一行は修善寺を起点にわさび田に辿り着くが、帰り際、私は三年前に亡くなったはずの祖母とすれ違い言葉を交わす。実は私が祖母と再会するのはこれが二回目で、祖母は私が困難に陥ると決まって姿を現すのだった。
その晩、隣で眠る森原くんが背中の痛みを訴える。深夜、彼の姿が見えず室内を探すと、梁からぶら下がる巨大なサナギを発見する。私は延泊しサナギの羽化を促す。数日後、私は蝶の姿となった彼を目の当たりにする。そして彼は、あてもない旅へと飛び立つ。帰りの踊り子号の車内で、私は心の中に取り残された空洞に気づく。
佳作 「台風の後に」(小説)
優翔は聾学校に通う小学六年生。発話がかなり不明瞭で、聴者との会話では傷つくことも多い。沼津で母と二人暮らししており、その生活を清水に住む伯父の哲さんがひっそり支えてくれていた。

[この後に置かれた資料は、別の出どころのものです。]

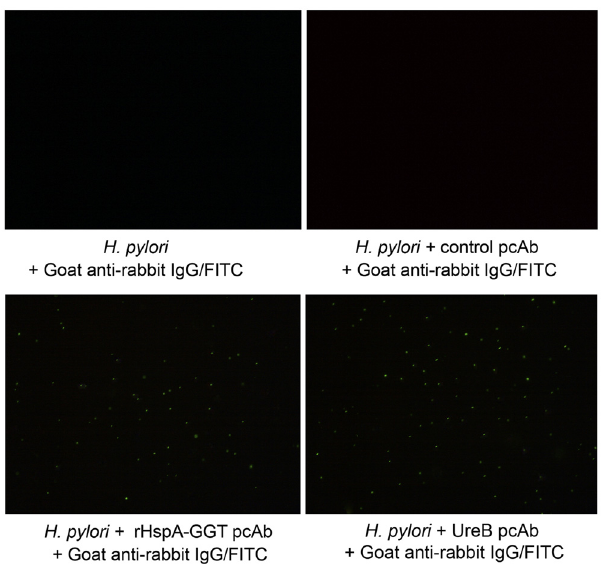
Fig 5. Indirect immunofluorescence confirmed that anti-serum collected from immunized mice directly binds H . pylori in vitro . No immunofluorescence was detected in the absence of antigen specific pcAb (A and B). Positive indirect immunofluorescence signals indicate binding of rHspA-GGT pcAb with H . pylori 26695 (C) and the existence of H . pylori (D). This study was performed twice, yielding similar results.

哲さんも難聴者である。
高等部に進んだ優翔は、同級生の大介や莉子と楽しく日々を過ごしている。文化祭後の深夜、三人は港で将来について語り合う。希望はばらばらだが、互いにその選択を認め合った。ただし、深夜に寮を抜け出したことで停学措置を受けることに。しかし教員達は温かな目を三人に向けてくれた。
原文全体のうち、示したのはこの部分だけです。